Il corso che tenne all'Università nel 1888 sul poema Il giorno di Parini produsse l'importante saggio Storia del "Giorno" di Giuseppe Parini, edito da Zanichelli nel 1892. Nel 1889, dopo la pubblicazione della terza edizione delle Odi Barbare, il poeta iniziò ad assemblare l'edizione delle sue Opere in venti volumi.
Quanto al Sommaruga, per quanto stilasse l'elenco delle opere carducciane che a breve sarebbero uscite (molte rimasero allo stadio di semplici intenzioni), l'arresto del 1º marzo 1885 con l'accusa di tentativi di ricatto lo convinse, dopo essere stato rilasciato, a prendere la via delle Americhe. Rimase così incompiuto il volume di Vite e Ritratti che Giosuè stava preparando per l'editore.

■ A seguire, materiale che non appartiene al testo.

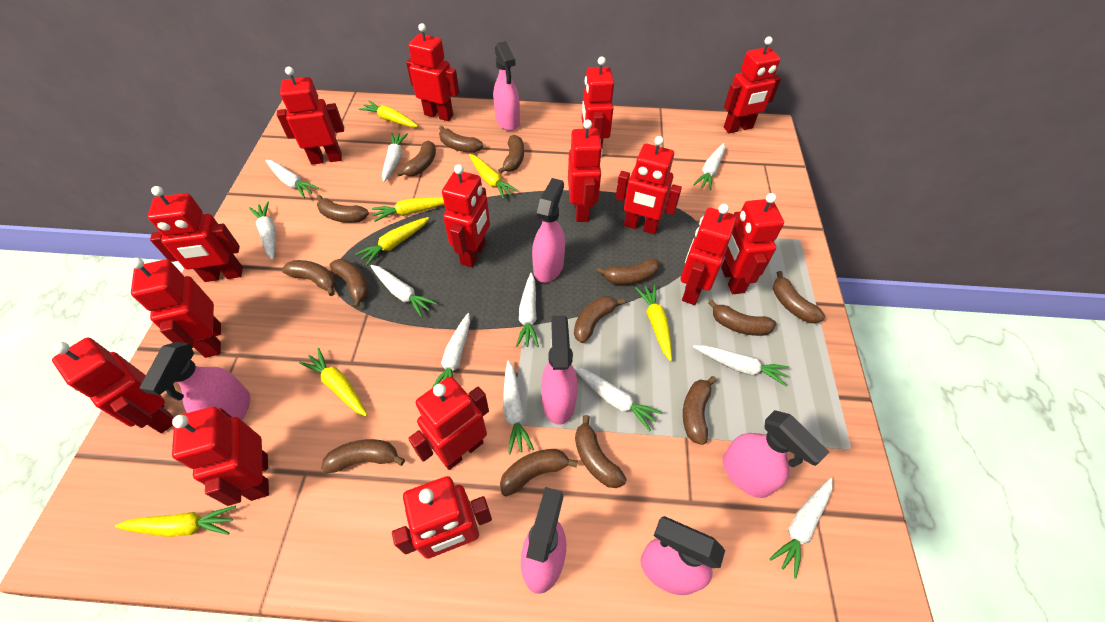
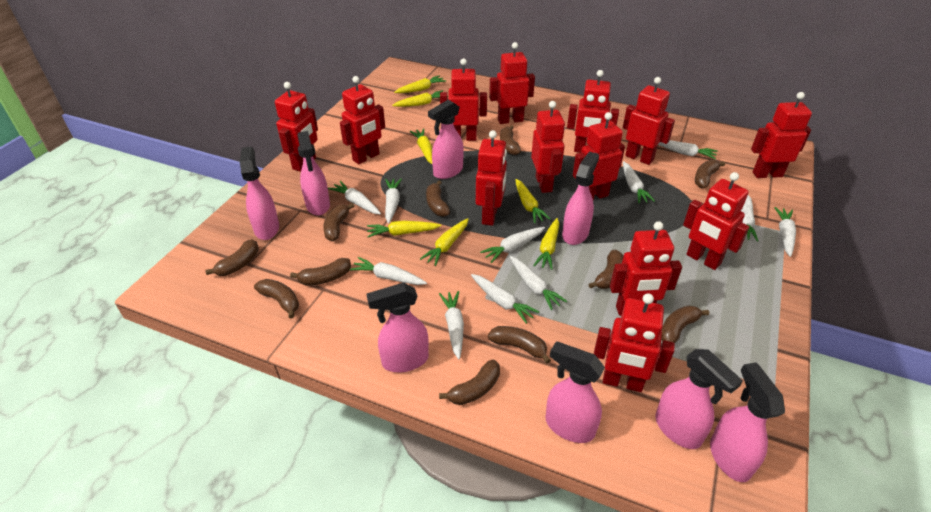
brown banana: 14 -> 11
pink spray bottle: 7 -> 8
red robot: 15 -> 13

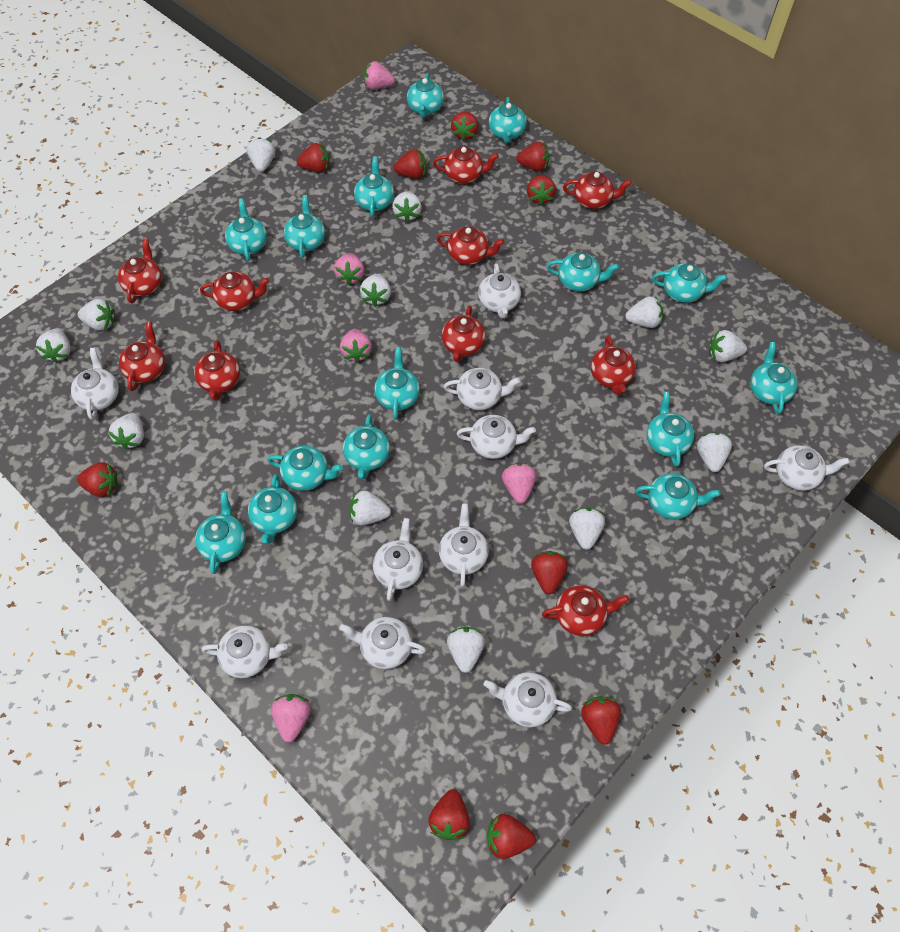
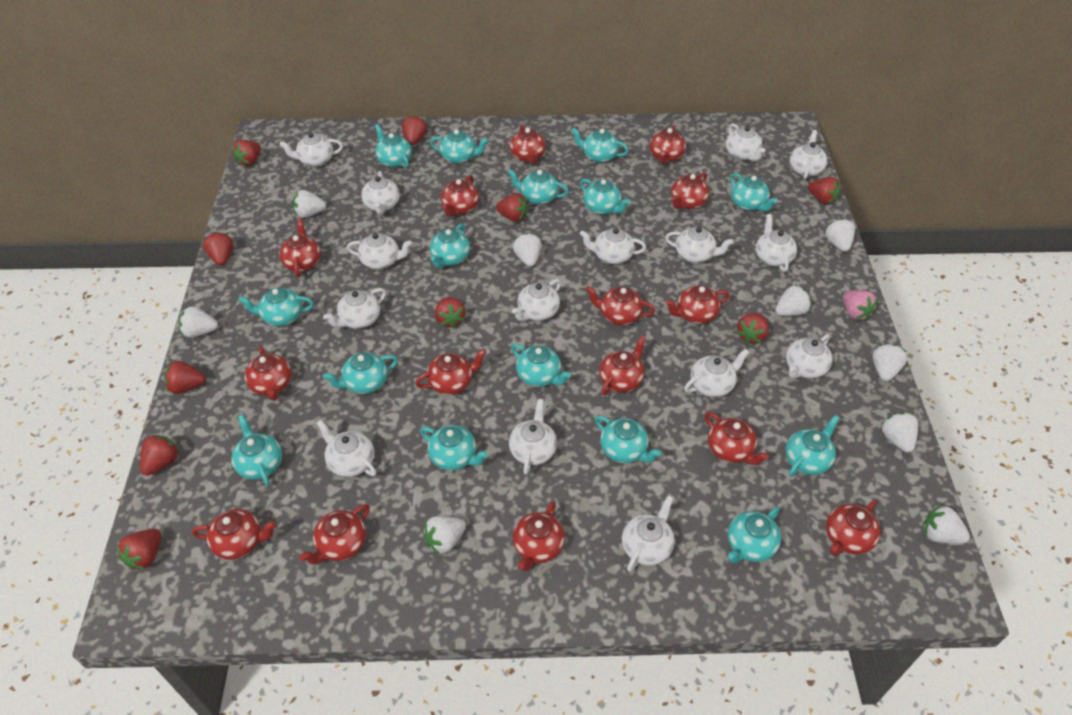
pink strawberry: 5 -> 1
red teapot: 10 -> 15
white strawberry: 12 -> 9
white teapot: 10 -> 15

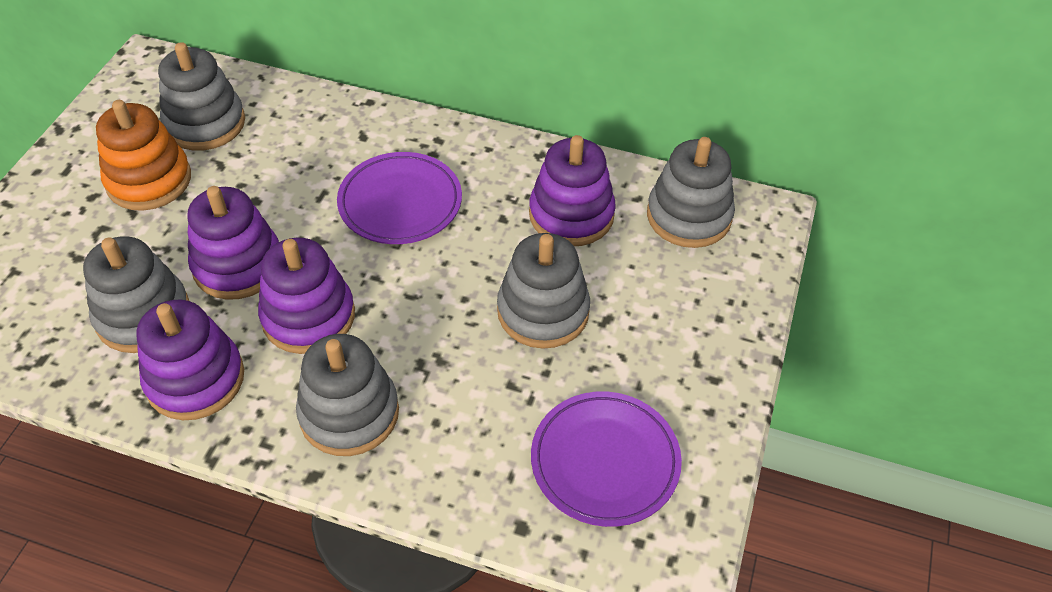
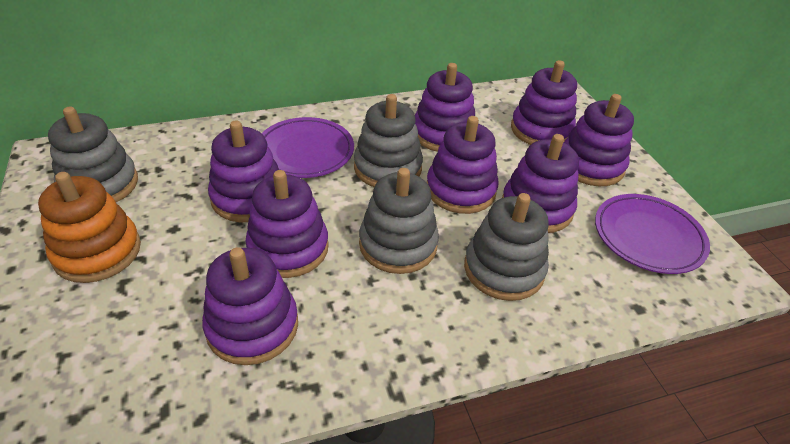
grey stacking toy: 5 -> 4
purple stacking toy: 4 -> 8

Primi soggiorni alpini e primi problemi di salute
«Erra tra i vostri rami il pensier mio
sognando l'ombre d'un tempo che fu.
Non paure di morti ed in congreghe
diavoli goffi con bizzarre streghe,
ma del comun la rustica virtù
accampata a l'opaca ampia frescura
veggo ne la stagion de la pastura
dopo la messa il giorno de la festa.»
(Il comune rustico, vv.8-15)
Dall'estate 1884 Carducci inaugurò l'usanza di trascorrere l'estate in località alpine. Quell'anno soggiornò a Courmayeur, dove scrisse la barbara Scoglio di Quarto, ispirata dalla visita genovese che precedette l'arrivo in montagna. L'aria salubre dovette rivelarsi una necessità ancor più forte negli anni successivi, dopo che nel 1885 fu colto per alcuni istanti da una semiparalisi del braccio destro mentre era intento agli studi quotidiani.
Non era una cosa grave, ma i medici gli imposero di prendere un periodo di riposo. Fu così che si recò per la Pasqua a casa della figlia Beatrice, a Livorno, e tornando a Bologna fece tappa a Castagneto, ritrovando i luoghi maremmani dell'infanzia, che continuavano a conservare nella sua fantasia un aspetto mitico. Assieme a un gruppo di amici banchettò allegramente a Donoratico, «circonfuso di calore e di luce, lì all'ombra della fiera torre, in un bosco fresco di lecciuoli e di giovani querce».
Certo non bastarono i medici a far cambiar vita al Carducci: tornato a Bologna riprese la vita abituale. Alla fine dell'anno scolastico fu a Desenzano del Garda come commissario d'esami, e a metà luglio prese la via della Carnia. Il mese e mezzo passato a Piano d'Arta fu un vero toccasana. Immerso nella natura e lontano dallo stress cittadino, poté dedicarsi a letture di semplice diletto. La fantasia e l'ispirazione poetica ne ebbero uguale giovamento: scrisse in quei giorni due celebri poesie: In Carnia e Il comune rustico. Memore inoltre del maggio maremmano, volle rivedere quelle terre anche in ottobre. Passò quindi, assieme a Giuseppe Chiarini e Leopoldo Barboni, altri piacevoli momenti.